Disaster recovery strategy of power dispatching data based on multi-target particle swarm optimization algorithm
摘要
To reduce the economic loss caused by data damage and loss of power system failure, this paper, it’s on account of the non-single objective granule majorization arithmetic, which includes the disaster recovery service layer, virtualized resource management layer, resource layer, distributed storage layer, and storage node layer. Based on the multi-objective particle swarm optimization algorithm, this architecture follows the principles of minimizing data storage costs, minimizing data recovery time, and maximizing system availability, to achieve distributed storage and rapid recovery of power dispatching data. To enhance the algorithm's performance, disaster recovery effectiveness, and backup capability for power dispatch data, several key mechanisms were incorporated into the multi-objective optimization algorithm. These include the particle position update and speed adjustment strategy, non-dominated sorting with Pareto frontier solution selection, a dynamic weight adjustment mechanism, and a balance between global and local search capabilities. The experimental results demonstrate the effectiveness of the proposed strategy.

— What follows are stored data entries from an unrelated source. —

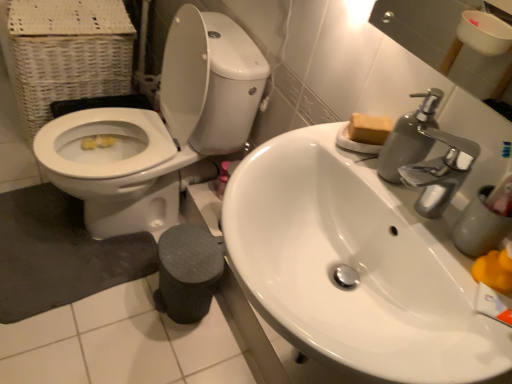
Question: From a real-world perspective, is white wicker basket at left below metallic gray soap dispenser at upper right?

Choices:
 (A) yes
 (B) no

Answer: (A)

Question: From the image's perspective, is white wicker basket at left on metallic gray soap dispenser at upper right?

Choices:
 (A) yes
 (B) no

Answer: (A)

Question: Is metallic gray soap dispenser at upper right at the back of white wicker basket at left?

Choices:
 (A) yes
 (B) no

Answer: (B)

Question: Is white wicker basket at left closer to the viewer compared to metallic gray soap dispenser at upper right?

Choices:
 (A) no
 (B) yes

Answer: (A)

Question: Would you say white wicker basket at left is outside metallic gray soap dispenser at upper right?

Choices:
 (A) yes
 (B) no

Answer: (A)

Question: Visually, is metallic gray soap dispenser at upper right positioned to the left or to the right of yellow plastic toy at sink right?

Choices:
 (A) left
 (B) right

Answer: (A)

Question: From the image's perspective, is metallic gray soap dispenser at upper right above or below yellow plastic toy at sink right?

Choices:
 (A) below
 (B) above

Answer: (B)

Question: Choose the correct answer: Is metallic gray soap dispenser at upper right inside yellow plastic toy at sink right or outside it?

Choices:
 (A) inside
 (B) outside

Answer: (B)

Question: Relative to yellow plastic toy at sink right, is metallic gray soap dispenser at upper right in front or behind?

Choices:
 (A) front
 (B) behind

Answer: (B)

Question: In terms of height, does white wicker basket at left look taller or shorter compared to white glossy sink at upper right?

Choices:
 (A) tall
 (B) short

Answer: (A)

Question: Considering their positions, is white wicker basket at left located in front of or behind white glossy sink at upper right?

Choices:
 (A) behind
 (B) front

Answer: (A)

Question: From the image's perspective, is white wicker basket at left located above or below white glossy sink at upper right?

Choices:
 (A) above
 (B) below

Answer: (A)

Question: In terms of width, does white wicker basket at left look wider or thinner when compared to white glossy sink at upper right?

Choices:
 (A) wide
 (B) thin

Answer: (A)

Question: Looking at the image, does yellow plastic toy at sink right seem bigger or smaller compared to white glossy toilet at left?

Choices:
 (A) small
 (B) big

Answer: (A)

Question: From the image's perspective, is yellow plastic toy at sink right above or below white glossy toilet at left?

It achieves a node distribution rate of up to 90%. The data recovery times are 9 s for the central node, and 1780s, 1790s, and 1780s for storage nodes 1, 2, and 3, respectively. Furthermore, the maximum data backup time across all backup sources is 9.32 s, with a peak backup space occupancy rate of only 0.0007%. Throughout the tests, the power dispatch performance was consistently maintained above 98%. These results indicate that the proposed multi-objective disaster recovery strategy for power dispatch data possesses significant practical application value.